5. The fabric of claim 1 wherein the first plurality of fibers comprises ceramic fibers.

6. The fabric of claim 1 wherein a portion of the first plurality of fibers has a serpentine pattern in the warp direction, which allows the mesh to be stretched in said warp direction.

7. The fabric of claim 6 wherein a portion of the second plurality of fibers is knitted.

8. In a substrate coated with a fire protective material, a mesh embedded in the fire protective material comprising:

a) a first plurality of fibers retaining in excess of 80% of their room temperature tensile strength at 343°C running in the warp and weft directions defining major cells bounded by the first plurality of fibers and having major dimensions, with corners spaced apart in each direction by less than four inches; and

b) a second plurality of fibers which retain less than 80% of their room temperature tensile strength at 343°C intermeshed with the first plurality of fibers to define minor cells having minor dimensions, with corners spaced apart in each direction by less than two inches, each said major cell being filled with said minor cells, to provide a mesh fabric having appropriate handleability properties and sufficient tensile strength at 343°C for use as a reinforcement system for mastic fire protection coatings.

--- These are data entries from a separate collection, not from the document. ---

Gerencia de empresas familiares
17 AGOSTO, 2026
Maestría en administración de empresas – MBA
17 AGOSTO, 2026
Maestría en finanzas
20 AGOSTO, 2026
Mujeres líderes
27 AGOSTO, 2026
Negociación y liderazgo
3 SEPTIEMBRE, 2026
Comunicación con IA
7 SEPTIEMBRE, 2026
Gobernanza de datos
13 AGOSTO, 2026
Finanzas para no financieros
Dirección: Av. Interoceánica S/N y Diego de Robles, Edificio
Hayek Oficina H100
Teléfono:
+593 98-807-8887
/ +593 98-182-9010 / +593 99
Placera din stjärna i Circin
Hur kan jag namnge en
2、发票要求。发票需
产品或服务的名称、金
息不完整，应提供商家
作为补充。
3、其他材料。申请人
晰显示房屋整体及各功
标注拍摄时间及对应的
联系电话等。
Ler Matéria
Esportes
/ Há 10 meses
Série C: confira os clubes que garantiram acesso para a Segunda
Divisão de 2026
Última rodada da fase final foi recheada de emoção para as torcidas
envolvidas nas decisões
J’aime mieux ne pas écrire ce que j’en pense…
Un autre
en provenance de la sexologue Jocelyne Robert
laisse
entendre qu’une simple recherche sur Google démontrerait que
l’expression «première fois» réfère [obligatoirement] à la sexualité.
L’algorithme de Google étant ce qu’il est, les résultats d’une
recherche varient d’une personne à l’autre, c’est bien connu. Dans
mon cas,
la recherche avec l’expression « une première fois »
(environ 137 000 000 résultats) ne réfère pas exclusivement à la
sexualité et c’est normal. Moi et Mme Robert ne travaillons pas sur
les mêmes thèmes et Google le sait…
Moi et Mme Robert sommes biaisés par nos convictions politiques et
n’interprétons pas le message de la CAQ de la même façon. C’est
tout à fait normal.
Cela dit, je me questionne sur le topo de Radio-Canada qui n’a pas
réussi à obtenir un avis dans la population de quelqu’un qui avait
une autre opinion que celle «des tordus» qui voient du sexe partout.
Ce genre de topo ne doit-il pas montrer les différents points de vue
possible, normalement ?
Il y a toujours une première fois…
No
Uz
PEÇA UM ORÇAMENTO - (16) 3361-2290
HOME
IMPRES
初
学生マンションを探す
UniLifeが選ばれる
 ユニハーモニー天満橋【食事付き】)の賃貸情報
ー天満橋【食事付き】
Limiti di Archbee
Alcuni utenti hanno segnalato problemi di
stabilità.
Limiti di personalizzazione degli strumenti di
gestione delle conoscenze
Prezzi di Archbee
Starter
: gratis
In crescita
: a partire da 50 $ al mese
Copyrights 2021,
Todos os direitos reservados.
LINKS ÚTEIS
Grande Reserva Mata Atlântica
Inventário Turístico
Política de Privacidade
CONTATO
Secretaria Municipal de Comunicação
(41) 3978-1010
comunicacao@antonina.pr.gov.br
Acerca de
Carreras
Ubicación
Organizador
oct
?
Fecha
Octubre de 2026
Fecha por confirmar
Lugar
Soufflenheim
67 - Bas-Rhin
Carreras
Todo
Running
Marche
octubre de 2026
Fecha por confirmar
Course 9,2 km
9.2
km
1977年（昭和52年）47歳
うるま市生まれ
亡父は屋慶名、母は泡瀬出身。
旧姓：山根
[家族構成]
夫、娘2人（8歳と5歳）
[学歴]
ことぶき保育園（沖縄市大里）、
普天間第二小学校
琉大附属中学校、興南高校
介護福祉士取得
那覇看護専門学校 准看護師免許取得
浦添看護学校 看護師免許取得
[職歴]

9. The substrate of claim 8 wherein the fire protective coating is selected from the group containing intumescent coatings, subliming coatings and ablative coatings.

10. The substrate of claim 8 additionally comprising an edge coated with fire protecting material and wherein the mesh stretches in a first direction and the mesh is disposed with the first direction perpendicular to the edge.

11. The substrate of claim 10 wherein a portion of the first plurality of fibers has a serpentine pattern in the warp direction, which allows the mesh to be stretched in said warp direction.

12. The substrate of claim 11 wherein the first plurality of fibers comprises carbon fibers.

13. The substrate of claim 12 wherein the second plurality of fibers comprises glass fiber.

14. The substrate of claim 8 wherein the first plurality of fibers comprises carbon fibers.

15. The substrate of claim 14 wherein the second plurality of fibers comprises glass fibers.